The Salvation ditch winds downhill through the Flying Dog and next through Owl Farm. The previous owners of Owl Farm had not transferred any water rights with the deed, and it frustrated Hunter that while the ditch ran behind his house he had no right to use the water for his own lawn care uses. My own role in the ditch was as its president, elected to deliver its shareholders the maximum water at the least cost. Here in the arid West, precious irrigation water is "owned" by the shareholders. In days when they were all ranchers, stealing water was confronted at the point of diversion with sharpened irrigation shovels brandished roughly like a broadsword.

■ **RECORD EXTRACTS**:
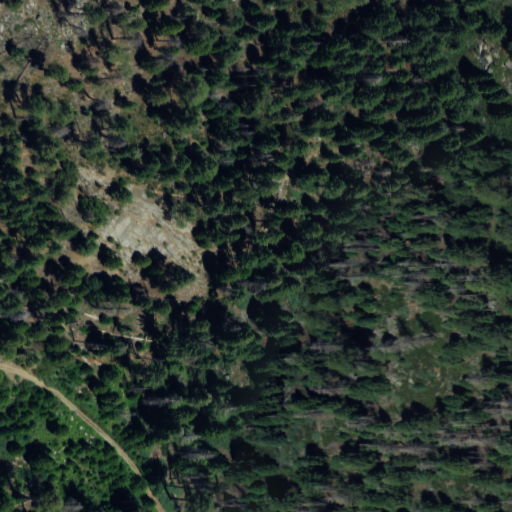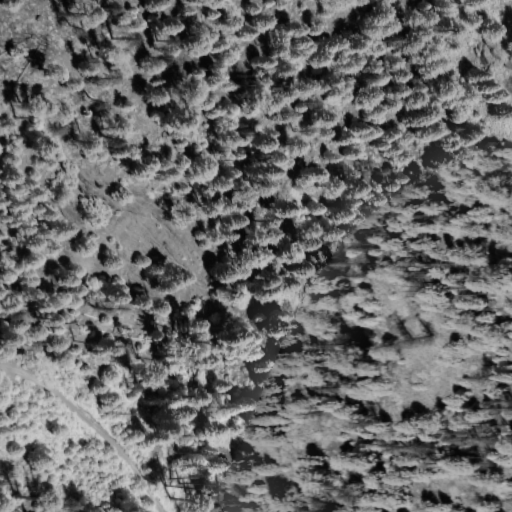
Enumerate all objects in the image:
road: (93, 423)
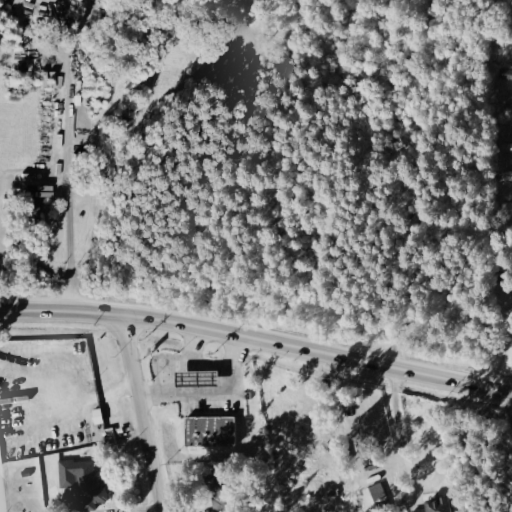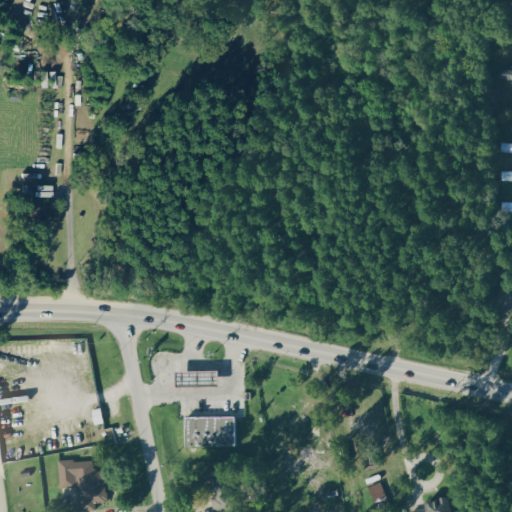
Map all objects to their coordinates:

* * *

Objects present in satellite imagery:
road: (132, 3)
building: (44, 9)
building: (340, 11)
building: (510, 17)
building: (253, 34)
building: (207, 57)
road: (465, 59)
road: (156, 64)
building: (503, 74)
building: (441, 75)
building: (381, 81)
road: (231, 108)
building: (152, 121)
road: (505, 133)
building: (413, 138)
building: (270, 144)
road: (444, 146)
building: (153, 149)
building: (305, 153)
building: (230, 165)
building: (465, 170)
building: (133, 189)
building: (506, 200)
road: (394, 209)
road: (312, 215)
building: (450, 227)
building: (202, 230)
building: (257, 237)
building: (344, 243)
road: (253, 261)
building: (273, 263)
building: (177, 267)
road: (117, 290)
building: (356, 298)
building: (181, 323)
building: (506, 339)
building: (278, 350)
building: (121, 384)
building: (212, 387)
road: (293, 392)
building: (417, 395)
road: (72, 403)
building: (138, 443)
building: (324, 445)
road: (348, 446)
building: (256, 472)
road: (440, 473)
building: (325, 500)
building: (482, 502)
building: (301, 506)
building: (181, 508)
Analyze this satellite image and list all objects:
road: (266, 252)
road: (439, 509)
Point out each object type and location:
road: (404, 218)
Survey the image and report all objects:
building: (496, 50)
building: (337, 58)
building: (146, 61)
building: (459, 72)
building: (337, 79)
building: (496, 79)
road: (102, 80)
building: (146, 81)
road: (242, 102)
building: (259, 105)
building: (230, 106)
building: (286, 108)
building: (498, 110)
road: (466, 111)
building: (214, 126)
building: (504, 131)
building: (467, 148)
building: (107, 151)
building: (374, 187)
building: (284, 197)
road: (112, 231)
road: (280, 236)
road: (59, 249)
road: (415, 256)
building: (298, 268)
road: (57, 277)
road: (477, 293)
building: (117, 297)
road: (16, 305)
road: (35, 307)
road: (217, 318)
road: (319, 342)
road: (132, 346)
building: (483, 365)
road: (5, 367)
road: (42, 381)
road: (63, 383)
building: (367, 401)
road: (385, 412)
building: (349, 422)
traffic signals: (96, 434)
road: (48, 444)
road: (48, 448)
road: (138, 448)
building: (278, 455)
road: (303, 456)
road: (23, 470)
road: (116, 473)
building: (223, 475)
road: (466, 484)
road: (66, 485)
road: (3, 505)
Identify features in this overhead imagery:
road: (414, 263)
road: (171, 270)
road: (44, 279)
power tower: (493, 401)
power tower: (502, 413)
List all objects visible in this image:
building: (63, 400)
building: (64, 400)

■ **BRIEF**: Continue the passage about the Salvation ditch and the water rights at Owl Farm, picking up right after its last sentence.

■ **RESPONSE TO THE TASK**:
I concurred with Hunter's view that an act that caused no one damage might be illegal but was not immoral, and further had no consequence if one is not caught. With the exception of the Vagneur ranch, no one downditch from Hunter would be damaged if he watered his lawn from the ditch; they were all gentlemen ranchers and wouldn't know what to do with the water even if it was delivered properly to them. I coached Hunter just when and how he could steal water for his lawn and avoid detection by either the ditch walker or the water referee. I made Wayne Vagneur whole by becoming blind to his practice of boarding his diversion box, which more than replaced the water spread upon Owl Farm, and we never did get caught.
I bought my Ruger .44 magnum at Matthew's Drug Store, and that's the way it is in the rural West, a land of wide-open spaces, coyotes, and water thieves. Ranchers have and use guns, and those living amongst ranchers—well, why not? Hunter and I joined our neighbors in appreciating the heft of a good piece, the recoil and blast of shooting. It's not as highbrow, perhaps, as a poetry reading, but damn it feels good! Because I was of the rancher community I was able to purchase and add Detagel and Irimite to our repertoire of outlawry. Hunter often described himself as an outlaw and I learned that this was simply his way of expressing Thoreau's civil disobedience, a stance for perfecting democracy, and he was a good role model for me.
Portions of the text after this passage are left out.